GIVEN PASSAGE =>
┏━━
Q. The barrels that you guys get from bourbon distilleries, the American oak. Are they pretty durable?
A. The industry definitely has a higher quality of cask. Our sherry butts are of the highest quality, and the American barrel is such a mechanized production line that they don’t have to be the same standard. They don’t have the same finish as a wine barrel does, but at the same time, it must contain that liquid for whatever length of time. It doesn’t matter.

Q. I would think that would be hard because knots are very commonplace. So you must be —
A. Well, that’s the science of growing old. Traditionally, what was done, particularly here in Ireland and England, is that when you planted, your most valuable wood was old. When you planted a sapling, you guarded that sapling as best you could — so you would plant nursery trees such as holly, beech. And holly is great in winter because it will protect that sapling from severe wind and frost, and even rain. When the sapling got up big enough, to maybe five or six feet tall, you might then pack some beech trees on the outskirts of an oakwood or whatever. What the beech does — it has a huge canopy, completely swallowing up all light. That forces the oak to keep reaching so the canopy of the oak is only on the crown, and it doesn’t send out branches because it has no light hitting it, and that way you can grow a pole of oak with no branches.

I want to build it all, and I am still learning. I am still learning all the time.
┗━━
[Stored entries]
┏━━
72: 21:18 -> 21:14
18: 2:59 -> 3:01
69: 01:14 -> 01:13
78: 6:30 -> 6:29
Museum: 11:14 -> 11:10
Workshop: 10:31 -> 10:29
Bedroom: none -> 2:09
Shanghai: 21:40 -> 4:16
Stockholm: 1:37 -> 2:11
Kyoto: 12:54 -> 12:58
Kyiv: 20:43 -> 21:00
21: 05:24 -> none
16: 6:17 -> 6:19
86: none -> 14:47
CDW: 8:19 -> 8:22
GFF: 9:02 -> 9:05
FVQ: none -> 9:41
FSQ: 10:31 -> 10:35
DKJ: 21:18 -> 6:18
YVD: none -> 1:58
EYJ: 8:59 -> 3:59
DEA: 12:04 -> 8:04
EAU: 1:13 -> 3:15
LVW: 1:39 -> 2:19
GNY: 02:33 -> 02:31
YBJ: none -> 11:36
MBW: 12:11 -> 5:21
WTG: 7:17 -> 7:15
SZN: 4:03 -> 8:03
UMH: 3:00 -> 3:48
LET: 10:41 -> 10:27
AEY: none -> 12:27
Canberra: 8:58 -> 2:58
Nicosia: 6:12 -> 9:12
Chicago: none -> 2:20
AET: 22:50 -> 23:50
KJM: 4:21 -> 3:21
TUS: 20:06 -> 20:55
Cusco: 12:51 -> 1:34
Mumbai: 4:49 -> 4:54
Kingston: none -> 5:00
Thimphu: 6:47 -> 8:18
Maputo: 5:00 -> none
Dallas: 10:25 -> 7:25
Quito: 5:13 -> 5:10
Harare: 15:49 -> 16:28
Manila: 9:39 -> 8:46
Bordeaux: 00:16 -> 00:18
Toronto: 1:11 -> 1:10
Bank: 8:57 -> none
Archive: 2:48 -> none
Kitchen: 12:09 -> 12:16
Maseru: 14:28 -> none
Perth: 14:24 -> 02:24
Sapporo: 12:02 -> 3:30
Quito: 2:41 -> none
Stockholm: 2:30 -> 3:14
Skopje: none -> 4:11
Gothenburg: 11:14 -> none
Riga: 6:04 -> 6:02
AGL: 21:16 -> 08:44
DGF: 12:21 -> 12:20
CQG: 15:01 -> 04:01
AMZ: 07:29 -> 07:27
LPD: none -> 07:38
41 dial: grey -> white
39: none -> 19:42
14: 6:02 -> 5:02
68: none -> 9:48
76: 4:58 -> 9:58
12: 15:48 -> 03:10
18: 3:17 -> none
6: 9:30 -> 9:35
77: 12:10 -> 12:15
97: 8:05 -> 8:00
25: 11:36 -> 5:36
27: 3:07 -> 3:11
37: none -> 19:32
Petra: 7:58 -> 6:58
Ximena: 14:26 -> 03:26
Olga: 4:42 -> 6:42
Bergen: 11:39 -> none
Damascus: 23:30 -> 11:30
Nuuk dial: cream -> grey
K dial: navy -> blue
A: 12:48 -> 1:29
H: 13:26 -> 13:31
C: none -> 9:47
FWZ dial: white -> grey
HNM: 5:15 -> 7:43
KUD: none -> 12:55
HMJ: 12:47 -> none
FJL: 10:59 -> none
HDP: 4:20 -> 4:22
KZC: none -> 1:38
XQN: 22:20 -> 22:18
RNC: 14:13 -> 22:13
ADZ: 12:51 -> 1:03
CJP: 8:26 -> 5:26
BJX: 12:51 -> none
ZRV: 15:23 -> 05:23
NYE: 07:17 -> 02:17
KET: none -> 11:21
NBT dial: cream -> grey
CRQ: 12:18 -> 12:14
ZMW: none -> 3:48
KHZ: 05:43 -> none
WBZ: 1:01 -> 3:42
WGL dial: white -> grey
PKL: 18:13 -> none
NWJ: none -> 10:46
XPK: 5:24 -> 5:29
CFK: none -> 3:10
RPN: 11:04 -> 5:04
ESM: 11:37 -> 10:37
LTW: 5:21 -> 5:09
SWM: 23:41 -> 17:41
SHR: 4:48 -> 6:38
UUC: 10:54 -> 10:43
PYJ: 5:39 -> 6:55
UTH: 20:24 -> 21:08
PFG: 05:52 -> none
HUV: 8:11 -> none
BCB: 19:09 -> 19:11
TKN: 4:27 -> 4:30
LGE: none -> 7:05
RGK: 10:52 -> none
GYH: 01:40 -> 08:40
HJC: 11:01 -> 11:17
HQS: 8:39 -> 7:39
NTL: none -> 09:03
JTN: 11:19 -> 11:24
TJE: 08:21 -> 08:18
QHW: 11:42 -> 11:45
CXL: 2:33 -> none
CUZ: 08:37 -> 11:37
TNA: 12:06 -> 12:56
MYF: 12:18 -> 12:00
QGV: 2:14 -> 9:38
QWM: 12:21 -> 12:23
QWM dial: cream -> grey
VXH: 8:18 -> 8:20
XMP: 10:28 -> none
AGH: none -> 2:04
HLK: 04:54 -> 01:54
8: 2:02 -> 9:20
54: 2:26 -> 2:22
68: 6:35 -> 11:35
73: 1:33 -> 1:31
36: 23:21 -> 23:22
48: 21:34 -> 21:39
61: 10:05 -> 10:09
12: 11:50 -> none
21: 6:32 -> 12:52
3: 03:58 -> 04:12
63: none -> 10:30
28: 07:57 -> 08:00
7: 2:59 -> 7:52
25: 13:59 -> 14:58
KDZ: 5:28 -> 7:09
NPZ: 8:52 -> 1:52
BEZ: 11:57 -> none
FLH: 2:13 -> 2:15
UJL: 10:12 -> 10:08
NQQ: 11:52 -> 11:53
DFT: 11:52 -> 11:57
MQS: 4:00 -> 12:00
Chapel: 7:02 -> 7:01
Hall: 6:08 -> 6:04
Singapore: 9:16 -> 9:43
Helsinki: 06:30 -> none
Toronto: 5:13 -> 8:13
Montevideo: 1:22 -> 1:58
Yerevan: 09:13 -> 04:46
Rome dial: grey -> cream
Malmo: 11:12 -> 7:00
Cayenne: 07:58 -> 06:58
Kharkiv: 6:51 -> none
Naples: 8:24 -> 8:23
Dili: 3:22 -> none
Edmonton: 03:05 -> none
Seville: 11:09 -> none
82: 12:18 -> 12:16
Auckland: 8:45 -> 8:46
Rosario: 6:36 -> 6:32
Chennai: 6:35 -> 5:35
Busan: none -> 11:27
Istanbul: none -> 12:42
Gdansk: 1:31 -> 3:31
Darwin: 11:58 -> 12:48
┗━━
AIM 1 =>
According to the interview about oak barrels, what does holly protect a young oak sapling from in winter?
AIM 2 =>
Continue the interview about oak barrels from its last line.

WRITTEN REPLY 1 =>
Holly protects the sapling from severe wind and frost, and even rain.

WRITTEN REPLY 2 =>
Now, you would also have trimmed the branches as well. You would have gone in and trimmed the branches, but you were trying to get nature to help you with the work. You end up with this oak reaching to grow above the beech, and not so many branches. It’s something even the new growers are relearning — how to grow oak perfectly. Now, a pole of oak was essential for all crafts, if you had no knot in it. If you have an oak tree that is just full of branches, then it’s only firewood for shipbuilding, for furniture making, for lumber, for housing. You want your oak as tough as you can get it.

Q. How do you want to be remembered?
A. Essentially I want to remembered really for my craft as a cooper, not so much — like a lot of people give me a hard time about being well known or a celebrity. What I’d really liked to be remembered as is being skillful as a cooper and a lot like my dad. I do strive to try and be as good as him and match his craft, because he would have worked with a cooper’s axe and stuff every day. They are not tools I use every day anymore, and I want to pass on those skills, and we do have an apprentice. I hope to pass on all those old skills, even though they are not necessary anymore — but I think it’s essential to tradition and everybody who came before us that they remember how to use all the tools that we were once good at using. You know?